When free market advertisers get ‘free market ad’ label

When free market advertisers get ‘free market ad’ label

India’s government is making it harder for free market ad networks to advertise to consumers via its social media platforms.

The move follows a government order that requires all advertising networks to adhere to strict guidelines on how they advertise their products, such as how to avoid any bias or bias-related advertising.

The move came after social media networks were accused of offering ads that targeted specific segments of the population.

The guidelines require all ad networks, including free market and paid ones, to have a clear and explicit disclaimer about their product or service, as well as how their products or services are intended to promote or advertise a specific group.

They also require that they have clear guidelines for how their ads can be edited and that they provide clear information about the types of content they offer.

According to the government, free market groups, which have no official affiliation with the government or any other organisation, are in breach of the guidelines if they advertise without disclosing their intent.

They are also violating the guidelines for their advertisements, the government said in a statement.

Free market advertising is considered a form of free speech, but it has also faced criticism for the way in which it is done.

A free market is a person or organisation that has an objective to promote the welfare of its members and to provide a platform for free speech.

The government said that free market ads that target a specific segment of the Indian population are illegal and must be blocked.

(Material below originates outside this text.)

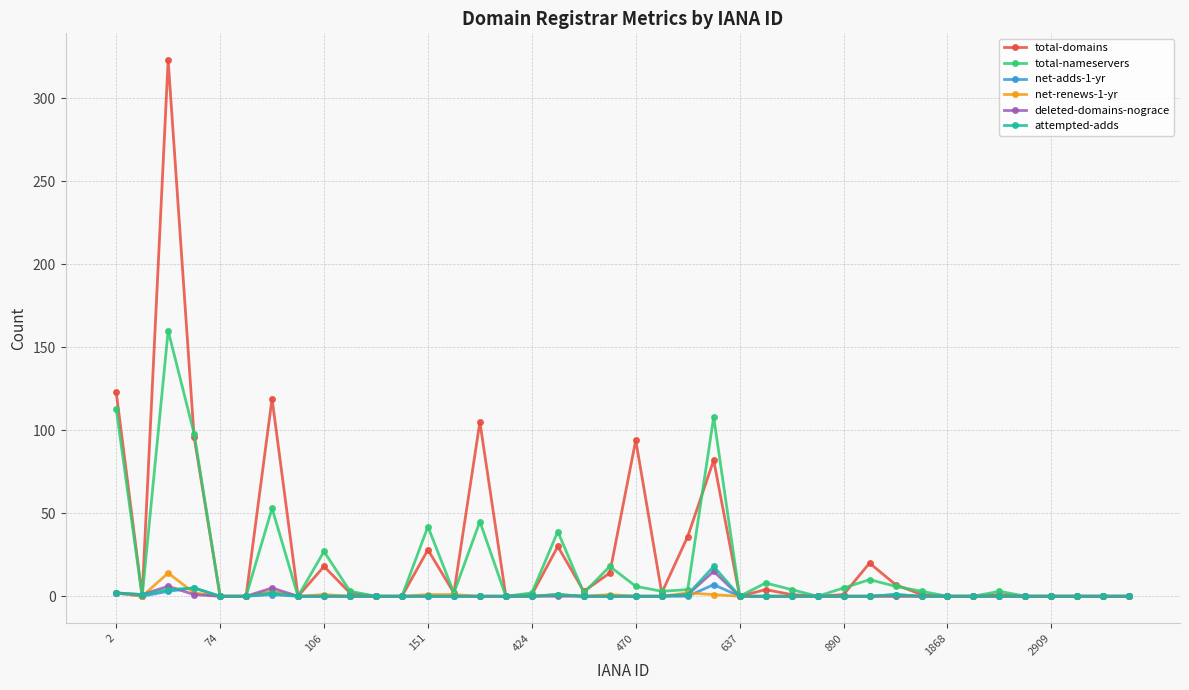

Which series has the largest range (max minus min)?

total-domains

“Such ad networks are breaking the law and should be immediately shut down.

Advertisers will be held accountable for their actions,” the statement said.

The government has also asked all social media users to delete any content that includes hate speech and hate speech-related content, including “inappropriate content” and the use of language that is “intolerant or abusive”.

The government said the social media rules were being applied to all groups and not just groups that use Facebook, Twitter, YouTube and others.

“The new rules also apply to content that is targeted at particular sections of the public,” the government statement said, but did not specify what these sections were.

The new guidelines will be implemented from September this year and will cover all platforms that offer free-market advertising.

This means that the social-media platforms have to have policies and procedures to handle hate speech on their platforms.

This includes removing hate speech, abusive content and inappropriate content.

The social-network giants have been struggling with the backlash against their ads, which critics said targeted specific groups.

Some people who had their social-security number posted on the sites were not given any option to opt out, according to The Times of India.

The ruling is not the first time the government has stepped in to curb the free market.

Earlier this year, the Modi government banned social media and other online platforms that host hate speech.

This move has also led to complaints from activists.

The ban on the social network platforms was a response to the growing popularity of hate speech in India, which has seen over two million people killed in a spate of attacks on Hindu temples and other religious sites.